Mornings haven’t always been my favorite. But crisp cool air has always been a favorite of mine. In high school, my mom would drag me out of bed to go for a five a.m. run. even if it was twenty degrees. Her cutoff wasn’t until seventeen degrees. We would bundle up and move our bodies in a steady jog, my mom and her running friend’s conversations carrying us the three miles back to our doorstep.
Now I rather love mornings. This particular late January morning the crisp air and the morning were kissing each other. I walked up the gravel pathway around the reservoir behind our apartment. It was just as the sky was starting to turn pink from the sun peeking up over the horizon behind the clouds.

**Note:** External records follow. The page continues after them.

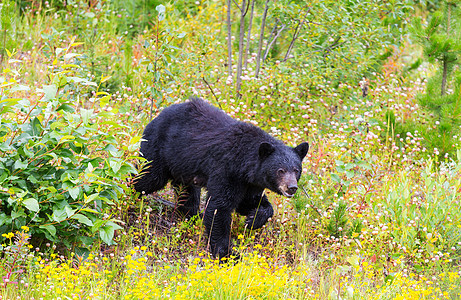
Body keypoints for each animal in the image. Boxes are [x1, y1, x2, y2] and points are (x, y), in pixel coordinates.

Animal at [133, 98, 308, 258]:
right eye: (280, 170)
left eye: (296, 170)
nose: (292, 187)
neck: (243, 162)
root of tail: (157, 115)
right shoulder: (226, 170)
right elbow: (219, 207)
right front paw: (227, 253)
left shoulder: (250, 182)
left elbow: (249, 202)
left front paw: (253, 220)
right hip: (159, 149)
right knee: (148, 176)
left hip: (183, 166)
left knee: (188, 193)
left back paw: (192, 216)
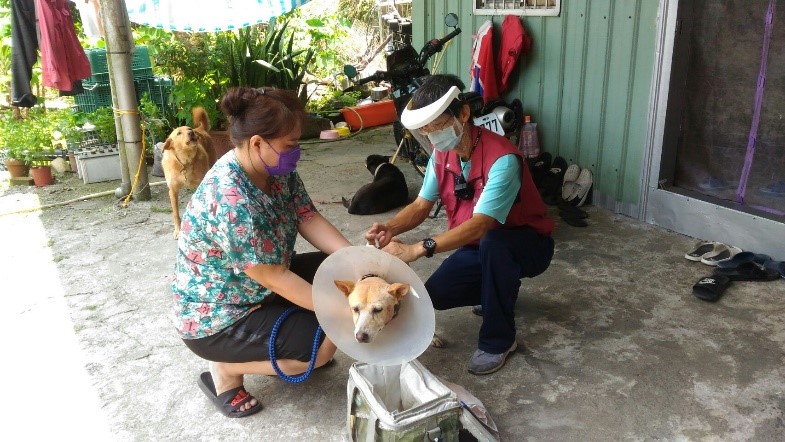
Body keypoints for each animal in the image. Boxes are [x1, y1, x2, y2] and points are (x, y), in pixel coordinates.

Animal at [162, 106, 216, 238]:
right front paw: (177, 230)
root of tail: (199, 129)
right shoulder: (172, 191)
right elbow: (176, 214)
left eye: (188, 129)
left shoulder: (200, 185)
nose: (191, 132)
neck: (185, 161)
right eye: (178, 133)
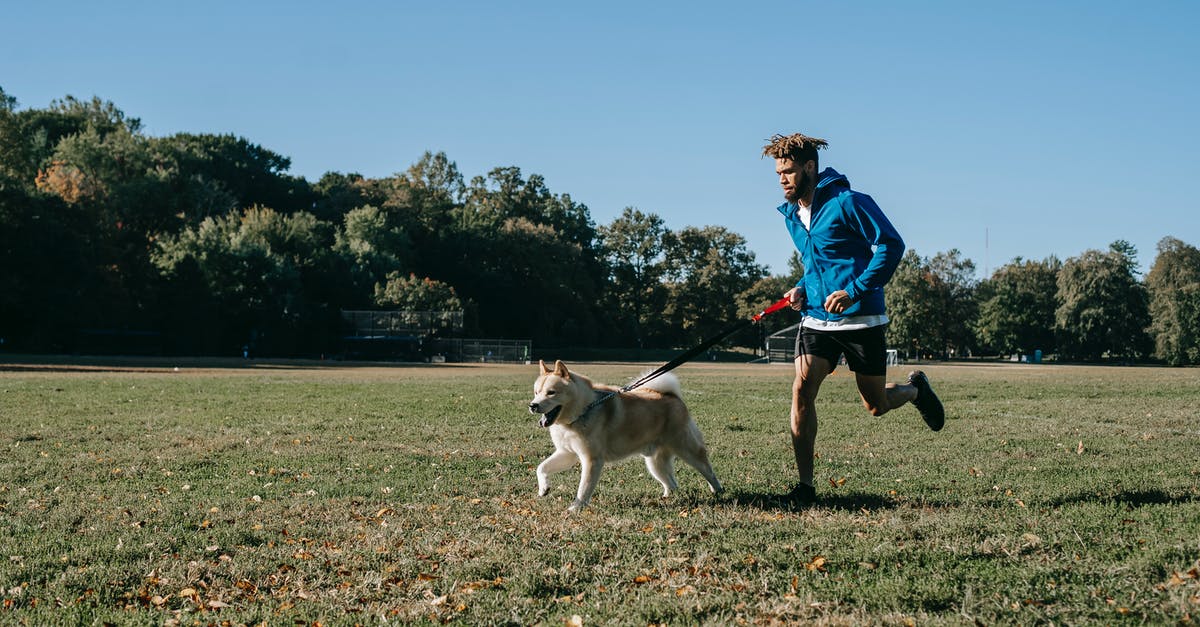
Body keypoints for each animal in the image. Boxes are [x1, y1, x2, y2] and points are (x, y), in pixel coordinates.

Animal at [528, 357, 720, 509]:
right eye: (536, 392)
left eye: (551, 392)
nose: (533, 405)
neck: (583, 409)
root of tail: (674, 397)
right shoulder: (567, 454)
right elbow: (541, 467)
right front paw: (543, 488)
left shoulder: (592, 460)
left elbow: (583, 488)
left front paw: (575, 509)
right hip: (655, 462)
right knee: (672, 484)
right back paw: (666, 498)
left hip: (687, 449)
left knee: (707, 470)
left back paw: (717, 490)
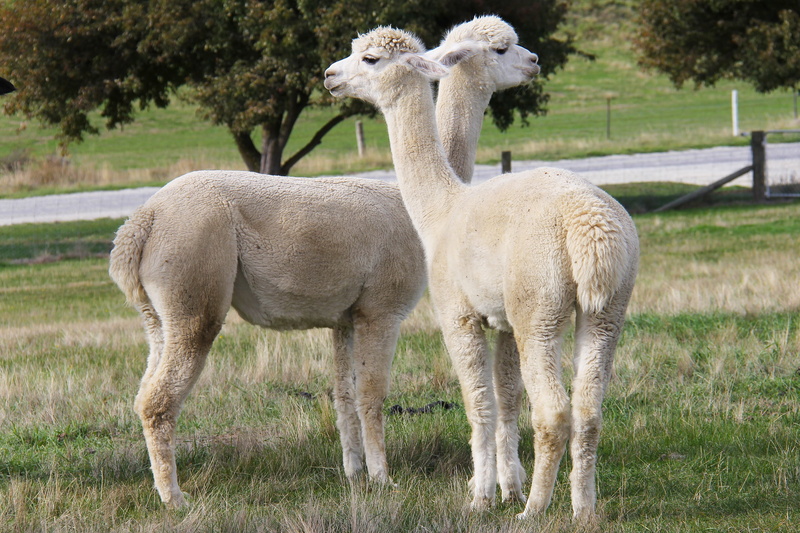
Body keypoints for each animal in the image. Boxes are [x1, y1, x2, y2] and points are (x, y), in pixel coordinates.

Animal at [324, 27, 639, 524]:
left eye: (369, 58)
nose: (330, 75)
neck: (441, 210)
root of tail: (587, 223)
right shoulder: (504, 321)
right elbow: (505, 398)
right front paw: (503, 487)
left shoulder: (458, 314)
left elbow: (479, 404)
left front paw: (482, 497)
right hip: (607, 307)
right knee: (589, 411)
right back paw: (583, 511)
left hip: (539, 305)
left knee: (554, 412)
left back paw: (534, 510)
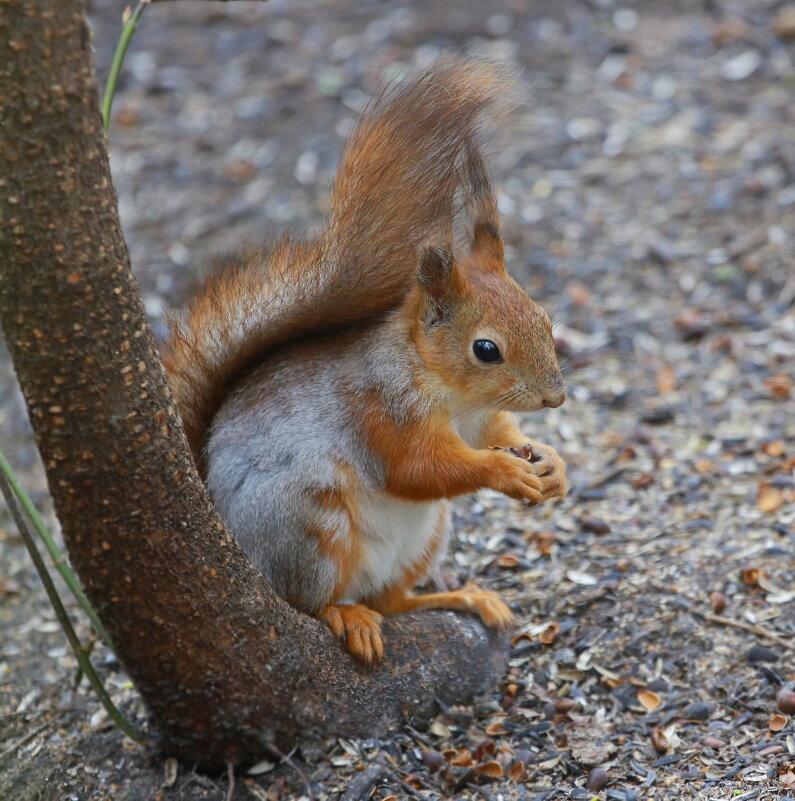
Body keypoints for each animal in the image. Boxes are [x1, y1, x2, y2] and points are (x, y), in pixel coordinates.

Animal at [163, 61, 564, 664]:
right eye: (486, 349)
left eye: (544, 318)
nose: (555, 398)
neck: (453, 395)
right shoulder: (382, 408)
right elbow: (417, 468)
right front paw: (505, 472)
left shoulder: (482, 421)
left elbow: (501, 433)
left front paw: (550, 461)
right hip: (309, 526)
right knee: (314, 602)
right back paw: (347, 615)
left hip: (425, 537)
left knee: (393, 601)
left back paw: (463, 598)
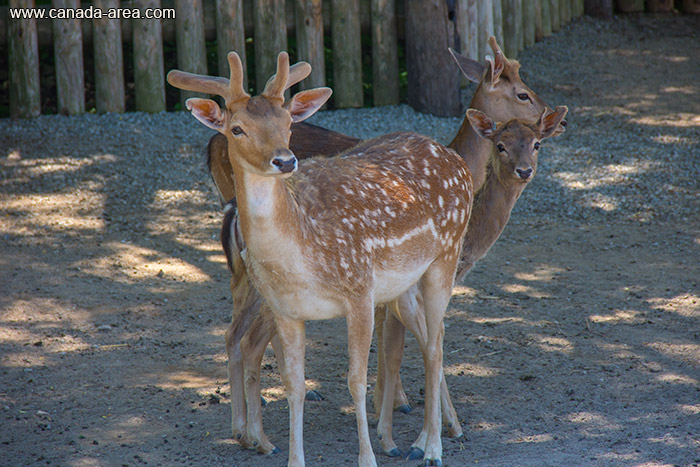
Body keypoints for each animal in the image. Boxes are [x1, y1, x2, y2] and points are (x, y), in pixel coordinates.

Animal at [167, 49, 474, 466]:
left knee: (437, 344)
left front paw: (368, 458)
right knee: (430, 337)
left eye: (288, 124)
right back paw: (423, 439)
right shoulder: (285, 310)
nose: (285, 160)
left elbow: (356, 380)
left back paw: (432, 449)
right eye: (238, 128)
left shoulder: (359, 291)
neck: (302, 259)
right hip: (404, 283)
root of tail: (457, 160)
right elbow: (293, 384)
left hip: (447, 254)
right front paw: (294, 458)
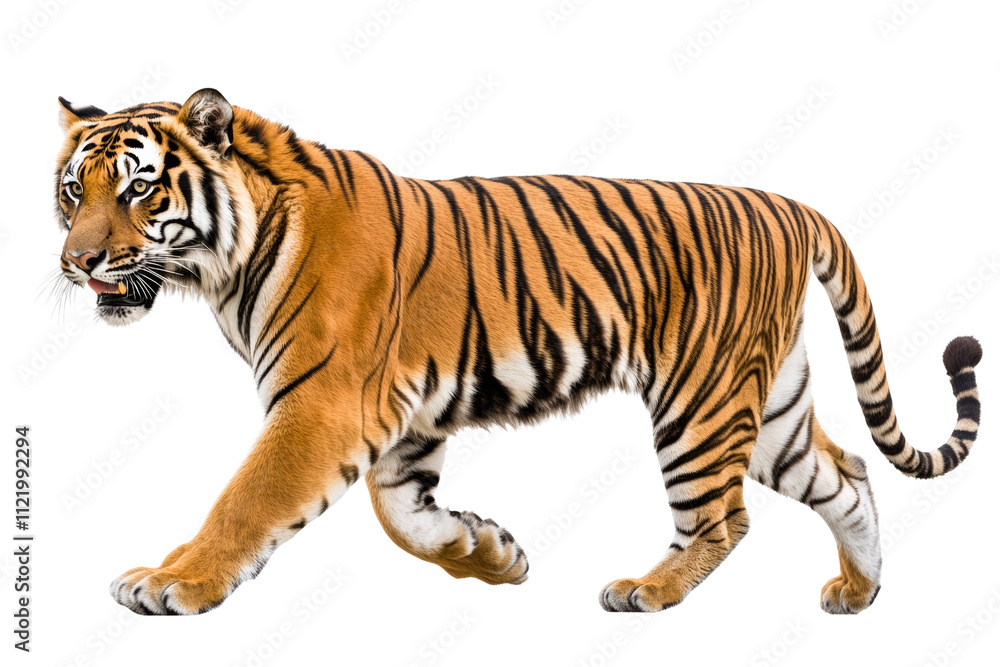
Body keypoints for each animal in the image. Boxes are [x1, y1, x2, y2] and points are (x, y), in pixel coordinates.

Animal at [53, 88, 983, 616]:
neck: (224, 264)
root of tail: (790, 205)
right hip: (769, 408)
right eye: (72, 191)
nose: (78, 261)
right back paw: (859, 592)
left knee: (725, 517)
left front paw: (172, 581)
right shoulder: (402, 417)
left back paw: (648, 590)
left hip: (701, 400)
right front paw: (488, 554)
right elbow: (403, 515)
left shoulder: (321, 403)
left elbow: (246, 500)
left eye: (139, 189)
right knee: (847, 474)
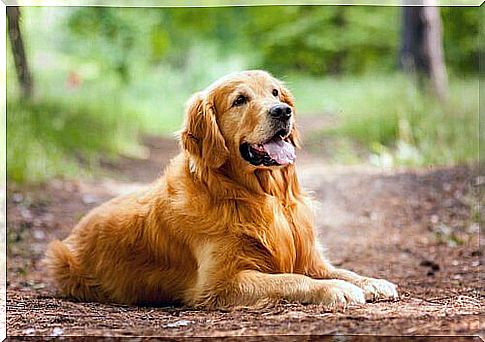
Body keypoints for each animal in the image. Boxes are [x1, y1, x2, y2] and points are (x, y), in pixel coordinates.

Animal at [43, 70, 396, 310]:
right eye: (240, 100)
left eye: (276, 94)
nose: (283, 112)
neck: (260, 196)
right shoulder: (220, 283)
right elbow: (291, 278)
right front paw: (335, 289)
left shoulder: (309, 256)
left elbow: (340, 270)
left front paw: (371, 282)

I thought- this isn’t for exercise, it’s just to enjoy the morning. Enjoy the morning-as simple as the phrase sounds, it captured my motive well for leaving our cozy apartment-my husband on the couch reading, and the heat of the fire to jump the iron gate of our back porch and brave the cold.
I’ve always enjoyed chasing sunsets with an evening run, but there aren’t many times I have intentionally met the sunrise. Not many mornings have I met the sunrise just to enjoy it. In the past, it’s merely been for exercise. The sunrise was an extra blessing at the end of our run, right before the warmth that the front door ushered me back into. Enjoying the morning wasn’t my only motivation, though. I also went to meet with God.
There is something about four walls and my bottom in a chair that often times keeps me from talking to God. My mind goes in all directions and its hard to keep my thoughts as still as my body is. But when my legs are moving, my mind moves less. My eyes are looking to the sky, feet are hitting the gravel, and my heart is ready to listen. Even if all I hear is silence.
I started using a prayer notebook on January first. It has pages for prayers: some for the country, some for the community, some for friends, family, my marriage, and a few for myself too. It’s pink like the sun behind the clouds this morning, pink like the memories of my friend, Lauren, pink like the soft peonies from our wedding bouquet. It has a pink canvas cover, gold letters, and a gold binding. It fits so perfectly grasped in my hand and clutched to my stomach on an any-time-of-day-walk.
January, February, and March’s prayers have been filled with requests from friends and family, dreams for myself, and for Heath and I’s life together. It’s filled with truth that I want to remind myself and to pray for others.
When I breathe in the crisp cold air, I am breathing in and out those prayers. Again and again, prayer is the way God reminds me to abide in Him. It’s an active conversation- talking to Him in the morning, and watching for Him throughout the day, watching for His answers or merely just the gift of His presence throughout the day.
Lately, I’m weary. And a lot of times I don’t make time to connect with God. I admit I miss out on Him more days than I find Him. But this little humble notebook and a simple walk outside are helping slowly bring me back.
Friend, when I ask how I can pray for you, you’re written inside my little pink notebook. You’re helping me to experience God more deeply every day and I’m walking alongside you as you look for His answers and presence in your life too, no matter the distance between us.
Will you join me?
1-Grab a simple notebook (or this lovely one like mine from Val Marie Paper)
2-Take a walk, and drink in the peace God offers through His presence- It’s like nothing else in this world
If not these simple tools, what steps do you take to daily connect with God? I would love to hear from you!
Rachel, this is so beautifully written. Enjoyed reading your blog. Good memories of some runs w/ you. Cold and crisp w/ the sound of voices chattering!
Thanks Deb! I thought you all would enjoy this one!!! 🙂
I love you sweet Rachel, your heart for the Lord, for others & your love of Gods daily gifts to us in sunrises and sunsets! Keep “V&Ving” as it brings joy to many!
Thanks so so much Detra! Love you!
<3 this! Love your prayer journal too!